→ ASSIGNED TASK
Can you recast the listing as a numbered list, starting with its first line and going on through the line that contains "Ancak daha sonra", with blank lines left out?

→ DATASET
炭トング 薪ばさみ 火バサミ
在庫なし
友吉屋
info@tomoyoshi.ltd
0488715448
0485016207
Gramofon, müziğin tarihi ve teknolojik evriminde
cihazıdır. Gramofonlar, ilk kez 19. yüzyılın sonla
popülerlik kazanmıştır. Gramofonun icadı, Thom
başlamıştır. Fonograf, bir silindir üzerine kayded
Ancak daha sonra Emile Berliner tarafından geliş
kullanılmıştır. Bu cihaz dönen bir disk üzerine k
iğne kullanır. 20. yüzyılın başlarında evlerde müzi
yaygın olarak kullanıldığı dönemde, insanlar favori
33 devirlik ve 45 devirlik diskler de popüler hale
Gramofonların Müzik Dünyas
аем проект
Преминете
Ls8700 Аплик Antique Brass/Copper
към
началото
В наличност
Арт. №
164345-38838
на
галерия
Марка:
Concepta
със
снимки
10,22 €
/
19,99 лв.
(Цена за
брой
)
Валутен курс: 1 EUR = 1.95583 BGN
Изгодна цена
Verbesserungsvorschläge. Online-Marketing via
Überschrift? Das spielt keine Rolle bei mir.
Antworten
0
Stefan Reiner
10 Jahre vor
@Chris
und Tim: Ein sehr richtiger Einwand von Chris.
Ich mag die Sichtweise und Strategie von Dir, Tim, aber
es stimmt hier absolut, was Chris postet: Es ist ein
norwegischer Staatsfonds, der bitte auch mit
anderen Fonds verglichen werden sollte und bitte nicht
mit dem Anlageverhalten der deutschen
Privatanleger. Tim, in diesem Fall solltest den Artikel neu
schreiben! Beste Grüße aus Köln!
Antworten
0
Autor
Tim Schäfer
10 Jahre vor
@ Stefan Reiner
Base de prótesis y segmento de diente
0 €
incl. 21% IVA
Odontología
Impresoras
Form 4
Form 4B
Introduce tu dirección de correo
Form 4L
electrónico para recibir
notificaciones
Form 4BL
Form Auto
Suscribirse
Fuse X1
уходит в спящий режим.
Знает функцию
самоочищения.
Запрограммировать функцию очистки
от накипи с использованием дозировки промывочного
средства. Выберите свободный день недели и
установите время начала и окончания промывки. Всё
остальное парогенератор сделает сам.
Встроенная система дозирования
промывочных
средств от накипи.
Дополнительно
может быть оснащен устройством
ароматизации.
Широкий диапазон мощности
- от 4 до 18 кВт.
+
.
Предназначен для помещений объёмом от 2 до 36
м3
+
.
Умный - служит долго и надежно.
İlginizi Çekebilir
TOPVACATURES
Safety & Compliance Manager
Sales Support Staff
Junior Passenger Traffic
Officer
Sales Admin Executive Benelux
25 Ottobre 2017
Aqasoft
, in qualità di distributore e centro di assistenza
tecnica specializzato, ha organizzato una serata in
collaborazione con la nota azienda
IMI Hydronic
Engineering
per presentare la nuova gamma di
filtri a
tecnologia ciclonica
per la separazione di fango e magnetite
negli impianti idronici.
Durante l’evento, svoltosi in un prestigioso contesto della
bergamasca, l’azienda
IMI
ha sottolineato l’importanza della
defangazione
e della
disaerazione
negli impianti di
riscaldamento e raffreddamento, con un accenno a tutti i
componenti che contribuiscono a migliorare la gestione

→ EXERCISE RESPONSE
1. 炭トング 薪ばさみ 火バサミ
2. 在庫なし
3. 友吉屋
4. info@tomoyoshi.ltd
5. 0488715448
6. 0485016207
7. Gramofon, müziğin tarihi ve teknolojik evriminde
8. cihazıdır. Gramofonlar, ilk kez 19. yüzyılın sonla
9. popülerlik kazanmıştır. Gramofonun icadı, Thom
10. başlamıştır. Fonograf, bir silindir üzerine kayded
11. Ancak daha sonra Emile Berliner tarafından geliş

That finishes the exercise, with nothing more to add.